#### OBIETTIVO
Indica se ciascuna affermazione concorda con il brano su Gareth Bale, rispondendo sì o no e citando alla lettera le parole del brano che lo stabiliscono.
1. Micah Richards ha affrontato Bale mentre giocava nel Manchester City.
2. Secondo il brano, Bale ha spostato il limite del gioco soprattutto grazie alla forza nei contrasti.
3. Il longform di Daniele Manusia aveva come titolo Venuto dal futuro.

#### BRANO DA LEGGERE
····················
Dopo mesi di partite passate in panchina, infortuni e ironia sulla sua passione per il golf, è difficile ricordarsi del momento in cui Gareth Bale sembrava un prototipo non solo di atleta ma anche di essere umano futuristico il cui iperatletismo sarebbe stato capace da solo di ridefinire i limiti del calcio e forse anche dello sport in generale. Forse è stata proprio quell’idea, sotto forma di muscoli, a distruggere l’integrità fisica e le prospettive che pensavamo avrebbe potuto avere Bale nel calcio contemporaneo, che negli ultimi anni sono riapparse a intermittenza in alcuni decisivi momenti della Champions League.

Nonostante ciò, Gareth Bale rimane il calciatore che più ha spostato il limite di ciò che si pensava si potesse o non si potesse fare all’interno del rettangolo di gioco con il fisico a propria disposizione. E come ci ricorda l’indelebile gol al Barcellona, in cui Bartra sembra rimpicciolire alle sue spalle per quanto è più lento di lui, Bale lo ha fatto soprattutto attraverso la velocità, con e senza palla. Qualche anno fa, quando Bale aderiva ancora all’idea archetipica che avevamo di lui, Daniele Manusia, in un longform chiamato esplicitamente Venuto dal futuro, scriveva: “Bale è diventato immediatamente il simbolo di un calcio non a misura d'uomo, con un rapporto tra muscoli, elasticità e velocità che fa paura. Micah Richards, che al Manchester City ha giocato contro Bale sulla stessa fascia, descrive così la sua esperienza: ‘Mi faceva sentire piccolo piccolo. Mi ha fatto a pezzi’. Noi ci sentiamo allo stesso modo guardandolo”. Oggi a guardare Bale ci sentiamo un po’ meno piccoli, ma questo non significa che la direzione data al calcio dalla sua carriera sia cambiata poi molto.
····················
#### MATERIALE
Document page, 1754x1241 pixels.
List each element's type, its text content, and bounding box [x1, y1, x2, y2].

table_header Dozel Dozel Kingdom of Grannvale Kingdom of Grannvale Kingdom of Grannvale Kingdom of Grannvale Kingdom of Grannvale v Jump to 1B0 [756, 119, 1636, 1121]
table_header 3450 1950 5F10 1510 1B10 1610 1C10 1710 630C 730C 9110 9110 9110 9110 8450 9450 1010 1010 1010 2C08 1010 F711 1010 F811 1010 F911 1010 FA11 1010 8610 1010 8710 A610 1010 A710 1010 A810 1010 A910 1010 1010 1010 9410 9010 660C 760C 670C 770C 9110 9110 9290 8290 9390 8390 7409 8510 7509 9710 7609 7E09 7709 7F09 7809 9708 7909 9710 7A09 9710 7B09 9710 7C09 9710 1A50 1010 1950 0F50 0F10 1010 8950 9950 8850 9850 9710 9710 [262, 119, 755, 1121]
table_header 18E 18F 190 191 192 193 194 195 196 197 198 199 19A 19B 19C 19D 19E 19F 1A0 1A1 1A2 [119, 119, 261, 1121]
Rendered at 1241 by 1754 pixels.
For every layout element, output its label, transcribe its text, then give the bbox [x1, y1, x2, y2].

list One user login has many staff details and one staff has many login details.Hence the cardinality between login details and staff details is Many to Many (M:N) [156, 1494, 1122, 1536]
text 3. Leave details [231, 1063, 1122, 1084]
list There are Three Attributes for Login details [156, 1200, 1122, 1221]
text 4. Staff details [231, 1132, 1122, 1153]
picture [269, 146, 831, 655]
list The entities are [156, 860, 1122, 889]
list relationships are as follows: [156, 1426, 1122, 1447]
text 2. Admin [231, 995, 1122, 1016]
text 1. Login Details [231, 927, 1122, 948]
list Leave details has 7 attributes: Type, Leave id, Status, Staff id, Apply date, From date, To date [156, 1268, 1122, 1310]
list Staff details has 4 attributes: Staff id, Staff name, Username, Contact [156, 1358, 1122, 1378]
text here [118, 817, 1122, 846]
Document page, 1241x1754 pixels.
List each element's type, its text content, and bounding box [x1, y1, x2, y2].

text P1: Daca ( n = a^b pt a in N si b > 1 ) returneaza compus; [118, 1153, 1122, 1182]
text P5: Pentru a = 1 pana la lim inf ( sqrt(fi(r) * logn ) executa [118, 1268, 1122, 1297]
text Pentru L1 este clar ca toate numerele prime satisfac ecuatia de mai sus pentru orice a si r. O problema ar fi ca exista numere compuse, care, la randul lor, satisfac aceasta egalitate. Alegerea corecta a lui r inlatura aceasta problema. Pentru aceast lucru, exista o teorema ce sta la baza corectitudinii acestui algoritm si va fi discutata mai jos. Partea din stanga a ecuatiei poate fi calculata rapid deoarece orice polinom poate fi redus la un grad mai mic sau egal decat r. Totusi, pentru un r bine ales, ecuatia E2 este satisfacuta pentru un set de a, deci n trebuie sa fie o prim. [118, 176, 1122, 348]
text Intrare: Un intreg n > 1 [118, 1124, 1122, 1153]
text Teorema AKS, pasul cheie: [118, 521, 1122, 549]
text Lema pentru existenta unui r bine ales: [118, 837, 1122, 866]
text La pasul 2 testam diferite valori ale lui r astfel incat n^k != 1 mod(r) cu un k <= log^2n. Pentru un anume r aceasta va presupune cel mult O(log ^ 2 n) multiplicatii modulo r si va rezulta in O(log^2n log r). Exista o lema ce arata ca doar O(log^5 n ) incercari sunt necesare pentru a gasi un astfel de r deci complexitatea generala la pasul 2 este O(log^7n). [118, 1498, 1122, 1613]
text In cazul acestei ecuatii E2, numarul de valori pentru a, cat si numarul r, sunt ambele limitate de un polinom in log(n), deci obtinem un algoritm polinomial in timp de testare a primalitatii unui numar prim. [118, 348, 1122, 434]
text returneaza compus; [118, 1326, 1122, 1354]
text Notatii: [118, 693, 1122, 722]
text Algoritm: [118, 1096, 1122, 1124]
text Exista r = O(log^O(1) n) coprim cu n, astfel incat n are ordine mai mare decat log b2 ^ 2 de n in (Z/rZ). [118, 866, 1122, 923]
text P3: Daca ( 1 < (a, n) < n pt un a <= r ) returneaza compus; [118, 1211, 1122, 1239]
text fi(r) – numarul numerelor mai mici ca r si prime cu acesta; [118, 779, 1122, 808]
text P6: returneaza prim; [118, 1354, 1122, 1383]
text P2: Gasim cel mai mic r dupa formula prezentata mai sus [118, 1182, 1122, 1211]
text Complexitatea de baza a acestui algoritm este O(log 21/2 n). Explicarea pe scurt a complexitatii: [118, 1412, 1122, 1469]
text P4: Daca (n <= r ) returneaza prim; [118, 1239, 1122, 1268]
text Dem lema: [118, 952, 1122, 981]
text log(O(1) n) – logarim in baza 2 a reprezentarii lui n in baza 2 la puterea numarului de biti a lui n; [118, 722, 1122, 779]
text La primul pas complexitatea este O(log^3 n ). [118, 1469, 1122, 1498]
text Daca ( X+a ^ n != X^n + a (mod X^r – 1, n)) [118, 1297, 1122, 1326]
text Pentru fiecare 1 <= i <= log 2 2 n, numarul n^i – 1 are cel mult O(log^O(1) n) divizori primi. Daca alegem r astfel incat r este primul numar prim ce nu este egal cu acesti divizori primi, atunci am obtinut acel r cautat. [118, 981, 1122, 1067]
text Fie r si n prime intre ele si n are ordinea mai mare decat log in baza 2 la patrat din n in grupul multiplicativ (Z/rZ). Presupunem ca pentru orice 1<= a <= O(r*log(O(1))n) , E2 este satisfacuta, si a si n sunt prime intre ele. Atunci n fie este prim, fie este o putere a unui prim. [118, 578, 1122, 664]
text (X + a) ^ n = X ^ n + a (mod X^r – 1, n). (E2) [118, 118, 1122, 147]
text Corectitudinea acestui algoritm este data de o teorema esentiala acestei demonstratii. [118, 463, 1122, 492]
····················
#### RISULTATO
1. Sì: "Micah Richards, che al Manchester City ha giocato contro Bale sulla stessa fascia"
2. No: "Bale lo ha fatto soprattutto attraverso la velocità, con e senza palla"
3. Sì: "in un longform chiamato esplicitamente Venuto dal futuro"